*Task input:*
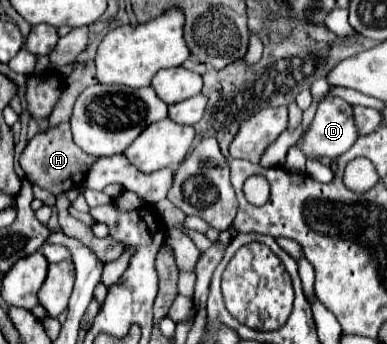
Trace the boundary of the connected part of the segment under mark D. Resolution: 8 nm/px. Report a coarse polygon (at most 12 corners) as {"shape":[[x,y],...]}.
{"shape":[[327,95],[299,147],[309,159],[337,159],[359,131],[351,105]]}

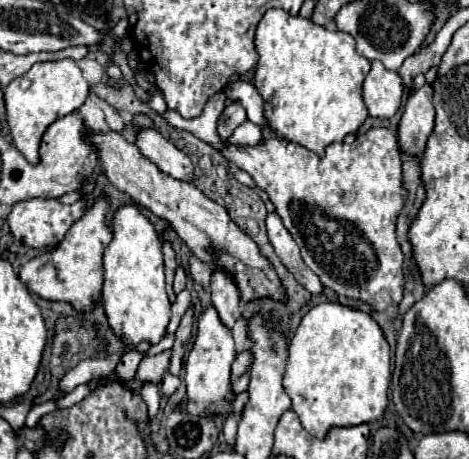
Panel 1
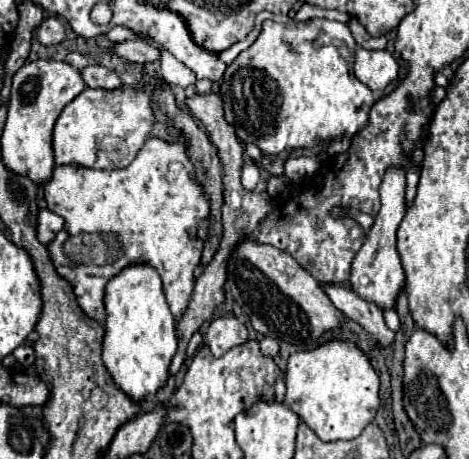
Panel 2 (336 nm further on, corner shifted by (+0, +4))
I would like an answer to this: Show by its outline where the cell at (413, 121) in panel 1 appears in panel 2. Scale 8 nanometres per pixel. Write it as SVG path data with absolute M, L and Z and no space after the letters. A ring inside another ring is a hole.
M389 166L385 176L383 176L381 188L379 188L381 210L375 216L375 222L373 222L367 238L365 238L365 244L361 246L361 250L357 252L357 256L351 262L351 274L349 274L351 288L357 294L361 294L361 298L375 302L381 308L393 308L395 306L395 298L397 298L397 294L405 282L401 258L399 258L397 248L395 248L395 234L397 234L397 228L399 228L399 224L405 216L405 210L407 210L405 188L407 188L405 168Z

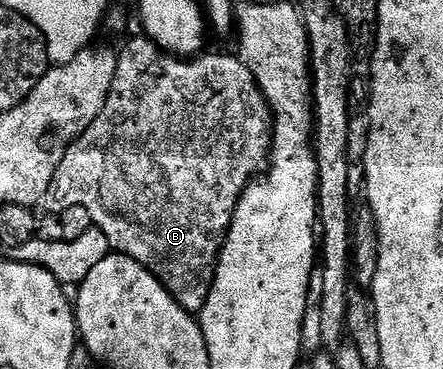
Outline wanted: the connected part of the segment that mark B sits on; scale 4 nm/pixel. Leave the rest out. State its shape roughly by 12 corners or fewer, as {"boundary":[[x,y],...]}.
{"boundary":[[137,35],[45,208],[201,314],[272,114]]}

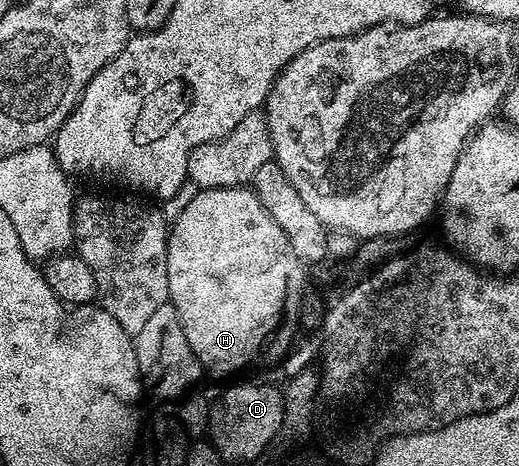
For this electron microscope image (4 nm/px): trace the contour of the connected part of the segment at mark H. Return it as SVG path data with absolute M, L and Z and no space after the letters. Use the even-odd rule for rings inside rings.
M200 189L193 203L170 222L167 266L169 304L177 311L181 331L185 331L193 355L206 372L208 369L219 377L231 377L262 365L278 366L286 357L300 324L305 269L297 255L293 255L285 231L261 207L261 199L257 199L254 189Z

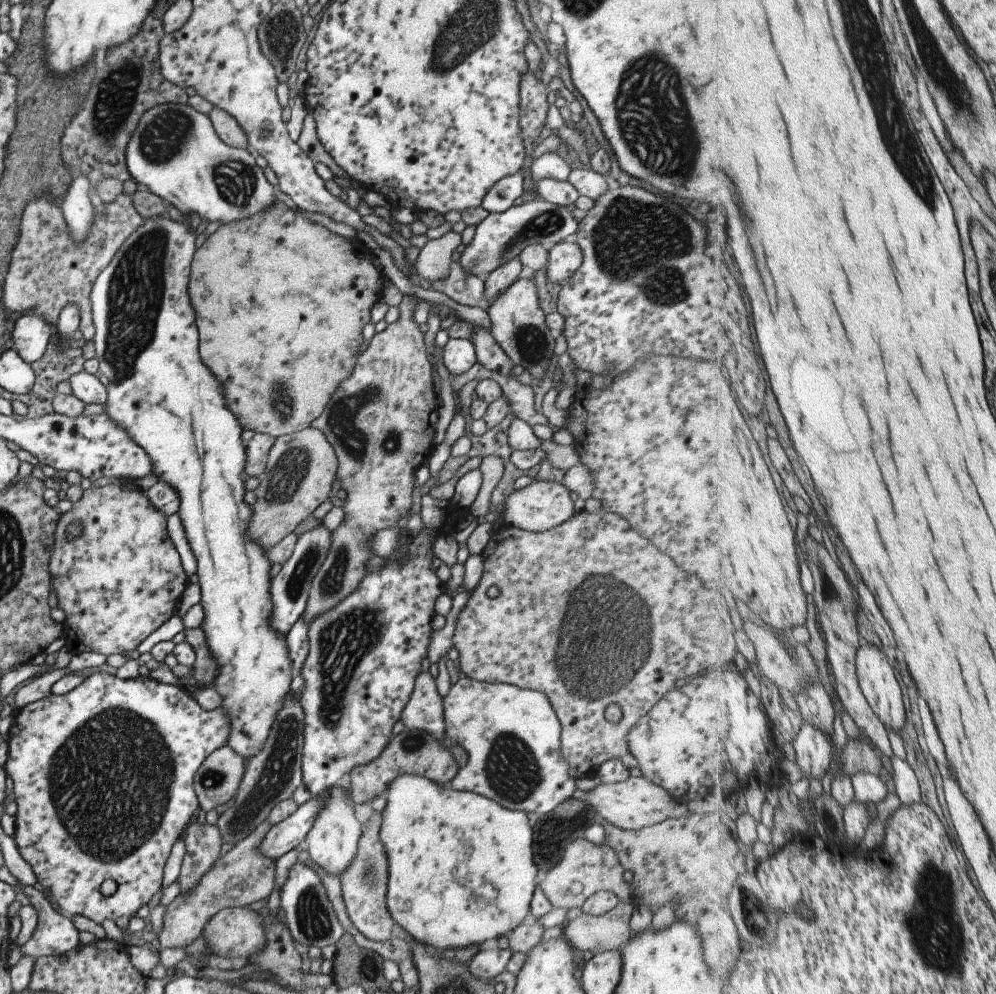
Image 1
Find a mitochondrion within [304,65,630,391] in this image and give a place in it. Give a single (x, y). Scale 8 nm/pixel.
(546, 224)

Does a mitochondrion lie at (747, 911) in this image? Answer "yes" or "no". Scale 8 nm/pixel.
no

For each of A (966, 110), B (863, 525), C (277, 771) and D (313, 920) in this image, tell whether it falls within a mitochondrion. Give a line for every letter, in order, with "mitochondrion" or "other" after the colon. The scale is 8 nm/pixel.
A: mitochondrion
B: other
C: mitochondrion
D: mitochondrion

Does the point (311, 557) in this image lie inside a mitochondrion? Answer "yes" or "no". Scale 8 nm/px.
yes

*Work request:* Exactly the lines from the one containing "Find a mitochondrion" to the final line of the entries must be restated, and no others.

*Response for this exercise:*
Find a mitochondrion within [304,65,630,391] in this image and give a place in it. Give a single (x, y). Scale 8 nm/pixel.
(546, 224)

Does a mitochondrion lie at (747, 911) in this image? Answer "yes" or "no". Scale 8 nm/pixel.
no

For each of A (966, 110), B (863, 525), C (277, 771) and D (313, 920) in this image, tell whether it falls within a mitochondrion. Give a line for every letter, in order, with "mitochondrion" or "other" after the colon. The scale is 8 nm/pixel.
A: mitochondrion
B: other
C: mitochondrion
D: mitochondrion

Does the point (311, 557) in this image lie inside a mitochondrion? Answer "yes" or "no". Scale 8 nm/px.
yes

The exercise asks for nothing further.